とある老人
「イエローサファイアは、この国の最も標高の高い山に隠されている、と思う」
(……と思う、じゃねーよ)
クロードはあくびをかみ殺した。
2人はあの後、冒険者居酒屋でイエローサファイアの情報を集めるため、貼り紙を出した。
ところが、金貨目当てでガセネタを持ち出すものが後を絶たなくなってしまった。
「この作戦、失敗じゃねーか?」
「……」
既に5人の話を聞いたが、みんながみんな違うことを口にする。
そして、6人目の情報提供者が現れた。
「イエローサファイアの情報がある」
「……どうぞ」
椅子を引き、男が席に着く。
男の顔には深いシワが刻まれており、髪は白髪。
かなりの高齢と思われた。
「……この話は、絶対に他の者に聞かれてはならん」
(そういう前置きいらねーから)
片肘をつき、クロードは一応、話に耳をかたむけた。
「イエローサファイアは、この国の地下にある」
「……噂とはずいぶん違う話ですね」
口を挟んだのはブラック。
そもそも、イエローサファイアは空に浮かぶ城にあるとの話だ。
「地下には魔族のコミュニティがある。 魔族がまた権威を取り戻すためには、石の力が必要不可欠。 空飛ぶ城の話は、石を隠すためのカムフラージュという訳じゃ」
突然、突拍子もない話を始めたかと思うと、老人は髪をかきあげた。
「……!」
額には、角を削り取ったような痕が2つ、残っていた。
それを見た2人は、お互いの目を見合わせた。
「……あなたは、魔族の生き残りなんですか?」
「いかにも」
確かに、数十年前に魔族と人間は大きな戦いをした歴史があった。
その戦いで魔族は淘汰されたハズだっが、今でも生き残った魔族が角を落としてこの国に紛れ込んでいる、というのが真相であった。
「……あんた、金目当てで仲間を売るのか?」
「違う。 目的は賢者の石じゃ」
魔族の老人は語り始めた。
賢者の石には、人を幸せにする力があるとされている。
その石を売りさばき、大金を得ることで、新たに魔族の国を作るのが彼らの目的であった。

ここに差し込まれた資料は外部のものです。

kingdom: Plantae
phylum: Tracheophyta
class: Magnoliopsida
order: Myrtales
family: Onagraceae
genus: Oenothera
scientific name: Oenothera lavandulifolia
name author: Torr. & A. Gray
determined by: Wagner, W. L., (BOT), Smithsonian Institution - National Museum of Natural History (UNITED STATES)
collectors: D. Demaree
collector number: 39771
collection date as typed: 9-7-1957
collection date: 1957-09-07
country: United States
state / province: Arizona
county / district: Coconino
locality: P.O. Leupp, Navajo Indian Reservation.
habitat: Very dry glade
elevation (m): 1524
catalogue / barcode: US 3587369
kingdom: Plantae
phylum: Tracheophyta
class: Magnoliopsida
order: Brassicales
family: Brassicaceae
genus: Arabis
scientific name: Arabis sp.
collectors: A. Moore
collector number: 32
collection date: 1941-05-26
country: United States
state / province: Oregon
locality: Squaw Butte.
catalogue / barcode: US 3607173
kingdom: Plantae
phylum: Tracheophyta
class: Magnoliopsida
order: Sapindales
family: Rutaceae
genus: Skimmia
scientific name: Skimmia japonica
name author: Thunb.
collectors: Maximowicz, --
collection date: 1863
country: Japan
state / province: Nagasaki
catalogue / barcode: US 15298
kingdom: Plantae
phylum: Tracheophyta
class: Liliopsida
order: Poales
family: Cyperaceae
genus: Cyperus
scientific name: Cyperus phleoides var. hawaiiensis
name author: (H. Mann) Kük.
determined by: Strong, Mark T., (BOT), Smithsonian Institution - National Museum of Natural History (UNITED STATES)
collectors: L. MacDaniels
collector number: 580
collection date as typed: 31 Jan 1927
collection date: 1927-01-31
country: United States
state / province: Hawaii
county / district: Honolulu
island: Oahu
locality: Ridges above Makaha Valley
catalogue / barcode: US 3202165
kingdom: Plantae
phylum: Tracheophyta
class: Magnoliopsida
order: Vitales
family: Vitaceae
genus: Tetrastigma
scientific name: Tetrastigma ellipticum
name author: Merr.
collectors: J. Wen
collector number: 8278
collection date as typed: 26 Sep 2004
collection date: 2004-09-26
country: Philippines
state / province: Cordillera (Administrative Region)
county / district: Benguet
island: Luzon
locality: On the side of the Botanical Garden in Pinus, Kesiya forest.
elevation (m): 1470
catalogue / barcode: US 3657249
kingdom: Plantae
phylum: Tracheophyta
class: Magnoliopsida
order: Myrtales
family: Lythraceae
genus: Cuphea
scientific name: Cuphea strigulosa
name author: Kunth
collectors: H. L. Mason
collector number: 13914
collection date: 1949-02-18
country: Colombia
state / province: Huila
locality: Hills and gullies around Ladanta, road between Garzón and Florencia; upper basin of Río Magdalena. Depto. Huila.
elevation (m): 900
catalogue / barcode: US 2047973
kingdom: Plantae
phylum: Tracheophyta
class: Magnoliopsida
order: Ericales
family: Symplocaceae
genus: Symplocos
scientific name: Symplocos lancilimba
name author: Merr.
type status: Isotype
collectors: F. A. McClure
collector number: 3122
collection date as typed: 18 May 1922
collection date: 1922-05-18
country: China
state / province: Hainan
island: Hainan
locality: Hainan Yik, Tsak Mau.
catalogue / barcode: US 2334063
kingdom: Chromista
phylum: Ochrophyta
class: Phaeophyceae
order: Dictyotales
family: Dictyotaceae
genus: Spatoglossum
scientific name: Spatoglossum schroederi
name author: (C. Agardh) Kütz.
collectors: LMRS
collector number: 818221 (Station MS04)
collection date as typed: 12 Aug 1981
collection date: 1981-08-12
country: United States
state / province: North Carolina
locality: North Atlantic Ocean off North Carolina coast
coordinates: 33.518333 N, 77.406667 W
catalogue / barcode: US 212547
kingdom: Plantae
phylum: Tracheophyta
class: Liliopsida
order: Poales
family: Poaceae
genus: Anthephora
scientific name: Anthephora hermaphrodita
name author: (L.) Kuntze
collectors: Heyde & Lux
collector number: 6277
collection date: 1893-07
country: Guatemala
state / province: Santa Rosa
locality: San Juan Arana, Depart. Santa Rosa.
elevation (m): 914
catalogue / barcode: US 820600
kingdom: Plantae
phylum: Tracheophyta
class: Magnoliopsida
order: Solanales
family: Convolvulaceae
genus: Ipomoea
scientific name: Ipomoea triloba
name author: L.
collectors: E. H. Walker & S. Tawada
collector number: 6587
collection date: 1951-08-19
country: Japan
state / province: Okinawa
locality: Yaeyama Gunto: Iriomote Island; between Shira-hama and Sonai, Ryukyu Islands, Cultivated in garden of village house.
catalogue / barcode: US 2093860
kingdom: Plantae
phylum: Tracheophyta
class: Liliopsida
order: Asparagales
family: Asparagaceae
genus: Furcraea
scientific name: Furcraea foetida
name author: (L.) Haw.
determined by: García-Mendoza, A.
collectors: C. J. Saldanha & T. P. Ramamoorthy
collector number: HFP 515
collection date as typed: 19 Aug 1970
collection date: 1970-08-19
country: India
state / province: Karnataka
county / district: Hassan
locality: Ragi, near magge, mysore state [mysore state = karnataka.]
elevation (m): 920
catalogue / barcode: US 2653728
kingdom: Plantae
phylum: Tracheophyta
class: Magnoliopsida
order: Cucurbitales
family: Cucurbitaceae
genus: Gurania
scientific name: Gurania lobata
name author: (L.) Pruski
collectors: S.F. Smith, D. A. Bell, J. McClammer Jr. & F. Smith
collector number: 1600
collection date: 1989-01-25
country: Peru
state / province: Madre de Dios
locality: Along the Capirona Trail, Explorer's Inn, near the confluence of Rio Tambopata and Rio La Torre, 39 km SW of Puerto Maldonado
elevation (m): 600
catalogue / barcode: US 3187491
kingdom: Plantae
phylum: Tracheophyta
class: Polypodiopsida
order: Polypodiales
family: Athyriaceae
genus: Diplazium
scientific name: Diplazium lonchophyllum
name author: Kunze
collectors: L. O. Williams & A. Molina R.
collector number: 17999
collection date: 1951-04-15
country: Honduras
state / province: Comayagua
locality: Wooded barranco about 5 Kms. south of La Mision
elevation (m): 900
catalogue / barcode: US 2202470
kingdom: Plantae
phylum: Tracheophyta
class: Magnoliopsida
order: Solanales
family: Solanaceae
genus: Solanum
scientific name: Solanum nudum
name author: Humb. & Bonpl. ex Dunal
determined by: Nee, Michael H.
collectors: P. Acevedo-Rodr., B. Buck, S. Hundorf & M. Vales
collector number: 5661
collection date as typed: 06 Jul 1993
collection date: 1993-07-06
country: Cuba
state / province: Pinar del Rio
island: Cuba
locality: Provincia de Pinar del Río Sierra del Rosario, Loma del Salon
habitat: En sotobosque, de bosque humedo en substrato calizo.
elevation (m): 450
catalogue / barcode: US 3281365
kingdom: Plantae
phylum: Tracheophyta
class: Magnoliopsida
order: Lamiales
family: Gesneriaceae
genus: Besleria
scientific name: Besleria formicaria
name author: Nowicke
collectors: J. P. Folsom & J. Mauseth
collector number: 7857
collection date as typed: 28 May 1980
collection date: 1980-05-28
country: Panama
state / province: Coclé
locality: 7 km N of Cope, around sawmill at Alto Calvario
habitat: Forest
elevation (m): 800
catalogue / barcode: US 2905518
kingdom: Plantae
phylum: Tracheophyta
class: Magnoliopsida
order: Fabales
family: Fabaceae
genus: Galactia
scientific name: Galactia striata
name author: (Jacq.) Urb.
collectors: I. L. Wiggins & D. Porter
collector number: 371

(キャットと同じ、賢者の石が目当てか。 でも、人を幸せにする石って、一体……)
「どこぞの盗賊が、5つの宝石の内、既に3つを手に入れていると聞いておる」
「……」
魔族は魔物と通じている。
森のコロボックル、湖のサハギンから、キャットの情報は知れ渡っていた。
「若いの、お前は一時期盗賊の女と行動をともにしていたな。 女の持ち物があれば、ミノタウロスの鼻で居場所を特定することができる」
魔族の老人は、全てを知っていた。